Open Access
Recognition of Russian and Indian Sign Languages Based on Machine Learning
Author(s) -
Mikhail G. Grif,
R Elakkiya,
Alexey Prikhodko,
Maxim Bakaev,
E. Rajalakshmi
Publication year - 2021
Publication title -
sistemy analiza i obrabotki dannyh
Language(s) - English
Resource type - Journals
eISSN - 2782-215X
pISSN - 2782-2001
DOI - 10.17212/2782-2001-2021-3-53-74
Subject(s) - sign language , gesture , computer science , gesture recognition , sign (mathematics) , speech recognition , focus (optics) , artificial intelligence , variation (astronomy) , movement (music) , motion (physics) , natural language processing , linguistics , mathematics , mathematical analysis , philosophy , physics , astrophysics , optics , aesthetics
In the paper, we consider recognition of sign languages (SL) with a particular focus on Russian and Indian SLs. The proposed recognition system includes five components: configuration, orientation, localization, movement and non-manual markers. The analysis uses methods of recognition of individual gestures and continuous sign speech for Indian and Russian sign languages (RSL). To recognize individual gestures, the RSL Dataset was developed, which includes more than 35,000 files for over 1000 signs. Each sign was performed with 5 repetitions and at least by 5 deaf native speakers of the Russian Sign Language from Siberia. To isolate epenthesis for continuous RSL, 312 sentences with 5 repetitions were selected and recorded on video. Five types of movements were distinguished, namely, "No gesture", "There is a gesture", "Initial movement", "Transitional movement", "Final movement". The markup of sentences for highlighting epenthesis was carried out on the Supervisely.ly platform. A recurrent network architecture (LSTM) was built, implemented using the TensorFlow Keras machine learning library. The accuracy of correct recognition of epenthesis was 95 %. The work on a similar dataset for the recognition of both individual gestures and continuous Indian sign language (ISL) is continuing. To recognize hand gestures, the mediapipe holistic library module was used.

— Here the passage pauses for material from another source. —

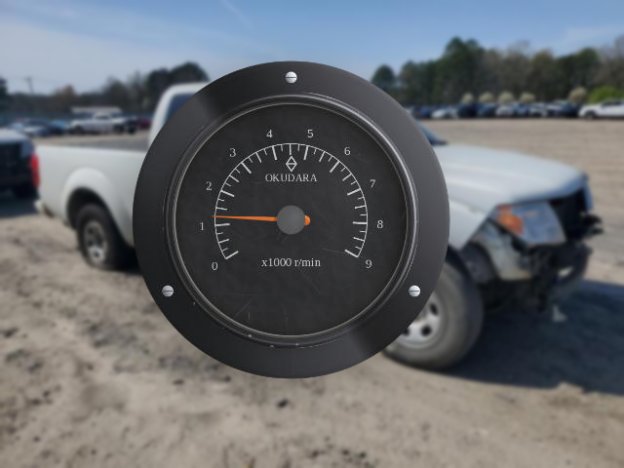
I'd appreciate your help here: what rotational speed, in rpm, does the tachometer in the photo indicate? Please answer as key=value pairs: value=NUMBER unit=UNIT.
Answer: value=1250 unit=rpm
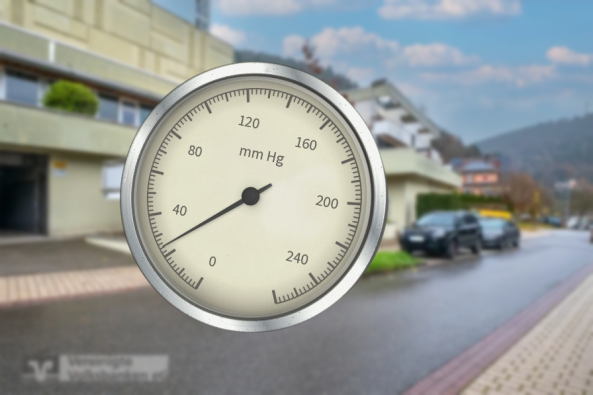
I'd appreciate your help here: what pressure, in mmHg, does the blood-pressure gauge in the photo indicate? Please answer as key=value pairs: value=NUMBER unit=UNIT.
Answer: value=24 unit=mmHg
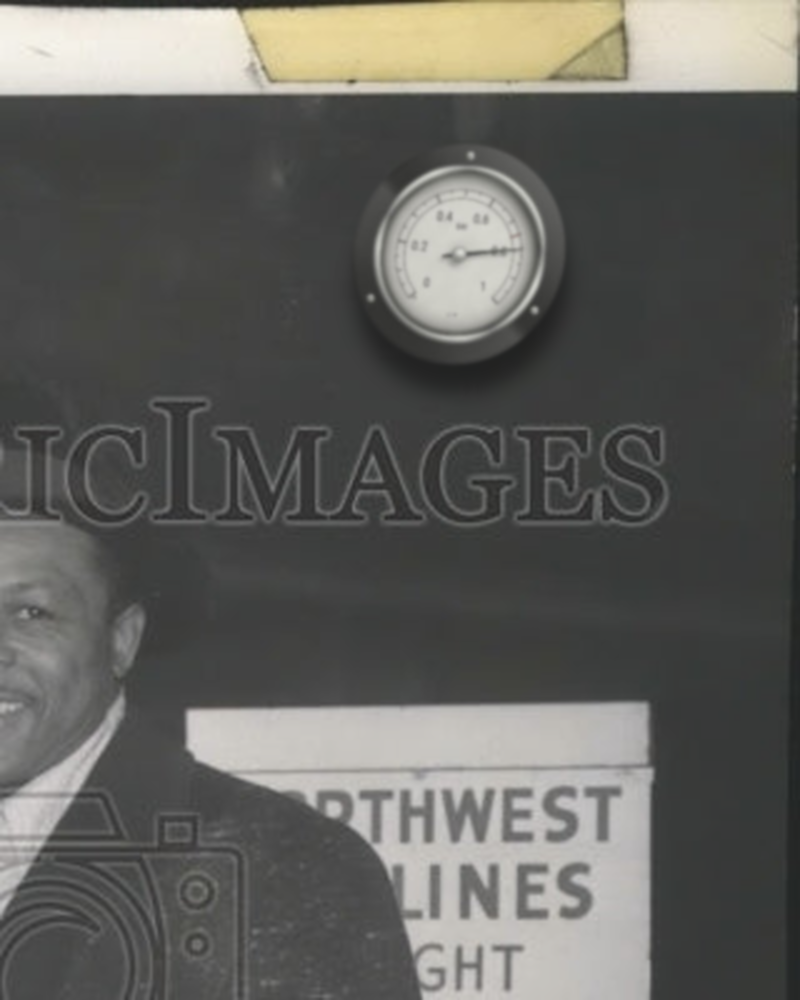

It contains a group of trained neural network algorithms that allow obtaining the coordinates of the key points of the body, palms and face of a person in the image. The accuracy of 85 % was achieved for the verification data. In the future, it is necessary to significantly increase the amount of labeled data. To recognize non-manual components, a number of rules have been developed for certain movements in the face. These rules include positions for the eyes, eyelids, mouth, tongue, and head tilt.